**Brief**
Give back all the entries below. Omit none of them.
[Opening Supplied material section]
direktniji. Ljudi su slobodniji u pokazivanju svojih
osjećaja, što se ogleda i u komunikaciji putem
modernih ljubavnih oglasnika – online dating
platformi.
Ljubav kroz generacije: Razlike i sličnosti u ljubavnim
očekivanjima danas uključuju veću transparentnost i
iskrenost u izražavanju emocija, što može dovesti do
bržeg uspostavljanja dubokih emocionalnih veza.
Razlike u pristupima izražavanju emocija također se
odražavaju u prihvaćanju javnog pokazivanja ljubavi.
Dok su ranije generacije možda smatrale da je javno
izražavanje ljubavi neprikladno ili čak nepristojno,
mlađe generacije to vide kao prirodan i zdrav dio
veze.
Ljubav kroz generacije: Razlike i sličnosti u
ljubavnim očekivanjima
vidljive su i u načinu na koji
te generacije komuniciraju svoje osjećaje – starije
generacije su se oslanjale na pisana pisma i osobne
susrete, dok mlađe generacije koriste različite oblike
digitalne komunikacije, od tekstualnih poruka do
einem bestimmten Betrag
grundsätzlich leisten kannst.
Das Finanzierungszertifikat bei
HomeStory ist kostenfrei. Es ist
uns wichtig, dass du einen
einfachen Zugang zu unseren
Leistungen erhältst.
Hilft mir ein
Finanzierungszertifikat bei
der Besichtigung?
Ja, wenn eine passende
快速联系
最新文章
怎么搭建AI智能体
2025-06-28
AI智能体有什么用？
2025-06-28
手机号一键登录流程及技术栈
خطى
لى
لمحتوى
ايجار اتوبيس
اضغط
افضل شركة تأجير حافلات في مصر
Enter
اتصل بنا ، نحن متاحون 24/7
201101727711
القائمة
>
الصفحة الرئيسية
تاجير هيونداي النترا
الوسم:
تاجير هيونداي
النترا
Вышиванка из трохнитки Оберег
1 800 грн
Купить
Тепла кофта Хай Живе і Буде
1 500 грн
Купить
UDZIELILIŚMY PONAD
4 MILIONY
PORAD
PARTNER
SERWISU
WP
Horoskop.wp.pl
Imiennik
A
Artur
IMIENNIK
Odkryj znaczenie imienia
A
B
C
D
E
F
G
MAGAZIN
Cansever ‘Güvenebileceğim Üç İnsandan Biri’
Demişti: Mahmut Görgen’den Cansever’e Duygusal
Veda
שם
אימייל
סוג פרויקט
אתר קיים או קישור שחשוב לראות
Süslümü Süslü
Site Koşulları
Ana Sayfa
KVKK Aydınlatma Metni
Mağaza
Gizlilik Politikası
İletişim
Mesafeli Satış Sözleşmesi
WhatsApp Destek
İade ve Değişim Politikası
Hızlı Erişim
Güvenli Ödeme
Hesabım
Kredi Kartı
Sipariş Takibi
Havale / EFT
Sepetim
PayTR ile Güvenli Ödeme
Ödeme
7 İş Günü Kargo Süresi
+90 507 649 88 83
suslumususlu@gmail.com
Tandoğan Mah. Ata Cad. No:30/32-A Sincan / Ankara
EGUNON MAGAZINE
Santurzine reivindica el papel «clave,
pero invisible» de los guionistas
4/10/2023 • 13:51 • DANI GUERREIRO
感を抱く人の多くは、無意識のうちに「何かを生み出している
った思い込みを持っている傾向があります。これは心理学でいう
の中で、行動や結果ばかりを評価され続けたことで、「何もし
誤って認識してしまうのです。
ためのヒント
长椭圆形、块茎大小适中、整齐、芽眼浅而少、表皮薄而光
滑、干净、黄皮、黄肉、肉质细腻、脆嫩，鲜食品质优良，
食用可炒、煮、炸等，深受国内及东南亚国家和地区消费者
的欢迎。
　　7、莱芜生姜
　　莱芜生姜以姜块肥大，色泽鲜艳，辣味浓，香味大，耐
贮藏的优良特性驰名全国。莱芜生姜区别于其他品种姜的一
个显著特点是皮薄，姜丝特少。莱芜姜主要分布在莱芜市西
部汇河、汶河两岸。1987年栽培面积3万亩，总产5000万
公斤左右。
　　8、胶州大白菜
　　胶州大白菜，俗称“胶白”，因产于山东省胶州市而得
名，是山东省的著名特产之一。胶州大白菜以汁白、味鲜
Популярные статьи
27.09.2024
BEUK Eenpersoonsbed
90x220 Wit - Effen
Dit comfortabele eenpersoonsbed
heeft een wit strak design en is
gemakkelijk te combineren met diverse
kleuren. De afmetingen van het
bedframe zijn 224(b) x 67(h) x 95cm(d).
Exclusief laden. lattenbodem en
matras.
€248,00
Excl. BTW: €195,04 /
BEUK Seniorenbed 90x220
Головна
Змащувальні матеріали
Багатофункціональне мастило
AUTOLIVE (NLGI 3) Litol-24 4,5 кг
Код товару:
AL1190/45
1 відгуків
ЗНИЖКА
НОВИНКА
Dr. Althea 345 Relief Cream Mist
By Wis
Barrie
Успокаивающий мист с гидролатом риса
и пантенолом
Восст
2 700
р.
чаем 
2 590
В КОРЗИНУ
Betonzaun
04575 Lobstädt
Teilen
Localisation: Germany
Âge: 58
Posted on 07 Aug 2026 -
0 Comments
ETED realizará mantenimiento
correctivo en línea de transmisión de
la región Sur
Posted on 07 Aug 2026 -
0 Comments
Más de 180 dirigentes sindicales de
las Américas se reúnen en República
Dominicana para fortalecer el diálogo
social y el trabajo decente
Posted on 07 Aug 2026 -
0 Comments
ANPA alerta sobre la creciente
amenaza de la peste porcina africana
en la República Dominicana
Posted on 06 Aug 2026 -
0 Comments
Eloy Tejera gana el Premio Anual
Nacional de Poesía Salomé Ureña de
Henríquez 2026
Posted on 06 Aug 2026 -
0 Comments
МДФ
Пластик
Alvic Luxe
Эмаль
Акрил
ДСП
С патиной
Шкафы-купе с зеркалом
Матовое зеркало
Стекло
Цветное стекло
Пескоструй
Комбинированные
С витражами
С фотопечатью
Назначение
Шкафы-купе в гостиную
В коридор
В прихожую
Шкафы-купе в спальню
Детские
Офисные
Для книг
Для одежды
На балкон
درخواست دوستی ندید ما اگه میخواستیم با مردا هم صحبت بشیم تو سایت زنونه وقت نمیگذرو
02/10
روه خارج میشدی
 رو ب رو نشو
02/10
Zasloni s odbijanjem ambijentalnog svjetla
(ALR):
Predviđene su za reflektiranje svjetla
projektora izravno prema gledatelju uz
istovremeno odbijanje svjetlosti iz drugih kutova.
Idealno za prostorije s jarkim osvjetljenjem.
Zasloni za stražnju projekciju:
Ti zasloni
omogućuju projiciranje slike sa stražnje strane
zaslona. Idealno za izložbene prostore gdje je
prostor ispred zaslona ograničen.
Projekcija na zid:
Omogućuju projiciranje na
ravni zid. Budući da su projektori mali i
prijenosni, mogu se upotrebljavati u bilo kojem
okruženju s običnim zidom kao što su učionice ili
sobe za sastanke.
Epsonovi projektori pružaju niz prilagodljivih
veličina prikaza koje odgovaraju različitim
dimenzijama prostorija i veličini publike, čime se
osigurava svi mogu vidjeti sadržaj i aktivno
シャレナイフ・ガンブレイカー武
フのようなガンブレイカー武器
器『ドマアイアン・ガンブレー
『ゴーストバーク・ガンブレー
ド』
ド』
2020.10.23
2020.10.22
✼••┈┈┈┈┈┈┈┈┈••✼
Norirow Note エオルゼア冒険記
[Closing Supplied material section]
**Exercise answer**
direktniji. Ljudi su slobodniji u pokazivanju svojih
osjećaja, što se ogleda i u komunikaciji putem
modernih ljubavnih oglasnika – online dating
platformi.
Ljubav kroz generacije: Razlike i sličnosti u ljubavnim
očekivanjima danas uključuju veću transparentnost i
iskrenost u izražavanju emocija, što može dovesti do
bržeg uspostavljanja dubokih emocionalnih veza.
Razlike u pristupima izražavanju emocija također se
odražavaju u prihvaćanju javnog pokazivanja ljubavi.
Dok su ranije generacije možda smatrale da je javno
izražavanje ljubavi neprikladno ili čak nepristojno,
mlađe generacije to vide kao prirodan i zdrav dio
veze.
Ljubav kroz generacije: Razlike i sličnosti u
ljubavnim očekivanjima
vidljive su i u načinu na koji
te generacije komuniciraju svoje osjećaje – starije
generacije su se oslanjale na pisana pisma i osobne
susrete, dok mlađe generacije koriste različite oblike
digitalne komunikacije, od tekstualnih poruka do
einem bestimmten Betrag
grundsätzlich leisten kannst.
Das Finanzierungszertifikat bei
HomeStory ist kostenfrei. Es ist
uns wichtig, dass du einen
einfachen Zugang zu unseren
Leistungen erhältst.
Hilft mir ein
Finanzierungszertifikat bei
der Besichtigung?
Ja, wenn eine passende
快速联系
最新文章
怎么搭建AI智能体
2025-06-28
AI智能体有什么用？
2025-06-28
手机号一键登录流程及技术栈
خطى
لى
لمحتوى
ايجار اتوبيس
اضغط
افضل شركة تأجير حافلات في مصر
Enter
اتصل بنا ، نحن متاحون 24/7
201101727711
القائمة
>
الصفحة الرئيسية
تاجير هيونداي النترا
الوسم:
تاجير هيونداي
النترا
Вышиванка из трохнитки Оберег
1 800 грн
Купить
Тепла кофта Хай Живе і Буде
1 500 грн
Купить
UDZIELILIŚMY PONAD
4 MILIONY
PORAD
PARTNER
SERWISU
WP
Horoskop.wp.pl
Imiennik
A
Artur
IMIENNIK
Odkryj znaczenie imienia
A
B
C
D
E
F
G
MAGAZIN
Cansever ‘Güvenebileceğim Üç İnsandan Biri’
Demişti: Mahmut Görgen’den Cansever’e Duygusal
Veda
שם
אימייל
סוג פרויקט
אתר קיים או קישור שחשוב לראות
Süslümü Süslü
Site Koşulları
Ana Sayfa
KVKK Aydınlatma Metni
Mağaza
Gizlilik Politikası
İletişim
Mesafeli Satış Sözleşmesi
WhatsApp Destek
İade ve Değişim Politikası
Hızlı Erişim
Güvenli Ödeme
Hesabım
Kredi Kartı
Sipariş Takibi
Havale / EFT
Sepetim
PayTR ile Güvenli Ödeme
Ödeme
7 İş Günü Kargo Süresi
+90 507 649 88 83
suslumususlu@gmail.com
Tandoğan Mah. Ata Cad. No:30/32-A Sincan / Ankara
EGUNON MAGAZINE
Santurzine reivindica el papel «clave,
pero invisible» de los guionistas
4/10/2023 • 13:51 • DANI GUERREIRO
感を抱く人の多くは、無意識のうちに「何かを生み出している
った思い込みを持っている傾向があります。これは心理学でいう
の中で、行動や結果ばかりを評価され続けたことで、「何もし
誤って認識してしまうのです。
ためのヒント
长椭圆形、块茎大小适中、整齐、芽眼浅而少、表皮薄而光
滑、干净、黄皮、黄肉、肉质细腻、脆嫩，鲜食品质优良，
食用可炒、煮、炸等，深受国内及东南亚国家和地区消费者
的欢迎。
　　7、莱芜生姜
　　莱芜生姜以姜块肥大，色泽鲜艳，辣味浓，香味大，耐
贮藏的优良特性驰名全国。莱芜生姜区别于其他品种姜的一
个显著特点是皮薄，姜丝特少。莱芜姜主要分布在莱芜市西
部汇河、汶河两岸。1987年栽培面积3万亩，总产5000万
公斤左右。
　　8、胶州大白菜
　　胶州大白菜，俗称“胶白”，因产于山东省胶州市而得
名，是山东省的著名特产之一。胶州大白菜以汁白、味鲜
Популярные статьи
27.09.2024
BEUK Eenpersoonsbed
90x220 Wit - Effen
Dit comfortabele eenpersoonsbed
heeft een wit strak design en is
gemakkelijk te combineren met diverse
kleuren. De afmetingen van het
bedframe zijn 224(b) x 67(h) x 95cm(d).
Exclusief laden. lattenbodem en
matras.
€248,00
Excl. BTW: €195,04 /
BEUK Seniorenbed 90x220
Головна
Змащувальні матеріали
Багатофункціональне мастило
AUTOLIVE (NLGI 3) Litol-24 4,5 кг
Код товару:
AL1190/45
1 відгуків
ЗНИЖКА
НОВИНКА
Dr. Althea 345 Relief Cream Mist
By Wis
Barrie
Успокаивающий мист с гидролатом риса
и пантенолом
Восст
2 700
р.
чаем 
2 590
В КОРЗИНУ
Betonzaun
04575 Lobstädt
Teilen
Localisation: Germany
Âge: 58
Posted on 07 Aug 2026 -
0 Comments
ETED realizará mantenimiento
correctivo en línea de transmisión de
la región Sur
Posted on 07 Aug 2026 -
0 Comments
Más de 180 dirigentes sindicales de
las Américas se reúnen en República
Dominicana para fortalecer el diálogo
social y el trabajo decente
Posted on 07 Aug 2026 -
0 Comments
ANPA alerta sobre la creciente
amenaza de la peste porcina africana
en la República Dominicana
Posted on 06 Aug 2026 -
0 Comments
Eloy Tejera gana el Premio Anual
Nacional de Poesía Salomé Ureña de
Henríquez 2026
Posted on 06 Aug 2026 -
0 Comments
МДФ
Пластик
Alvic Luxe
Эмаль
Акрил
ДСП
С патиной
Шкафы-купе с зеркалом
Матовое зеркало
Стекло
Цветное стекло
Пескоструй
Комбинированные
С витражами
С фотопечатью
Назначение
Шкафы-купе в гостиную
В коридор
В прихожую
Шкафы-купе в спальню
Детские
Офисные
Для книг
Для одежды
На балкон
درخواست دوستی ندید ما اگه میخواستیم با مردا هم صحبت بشیم تو سایت زنونه وقت نمیگذرو
02/10
روه خارج میشدی
 رو ب رو نشو
02/10
Zasloni s odbijanjem ambijentalnog svjetla
(ALR):
Predviđene su za reflektiranje svjetla
projektora izravno prema gledatelju uz
istovremeno odbijanje svjetlosti iz drugih kutova.
Idealno za prostorije s jarkim osvjetljenjem.
Zasloni za stražnju projekciju:
Ti zasloni
omogućuju projiciranje slike sa stražnje strane
zaslona. Idealno za izložbene prostore gdje je
prostor ispred zaslona ograničen.
Projekcija na zid:
Omogućuju projiciranje na
ravni zid. Budući da su projektori mali i
prijenosni, mogu se upotrebljavati u bilo kojem
okruženju s običnim zidom kao što su učionice ili
sobe za sastanke.
Epsonovi projektori pružaju niz prilagodljivih
veličina prikaza koje odgovaraju različitim
dimenzijama prostorija i veličini publike, čime se
osigurava svi mogu vidjeti sadržaj i aktivno
シャレナイフ・ガンブレイカー武
フのようなガンブレイカー武器
器『ドマアイアン・ガンブレー
『ゴーストバーク・ガンブレー
ド』
ド』
2020.10.23
2020.10.22
✼••┈┈┈┈┈┈┈┈┈••✼
Norirow Note エオルゼア冒険記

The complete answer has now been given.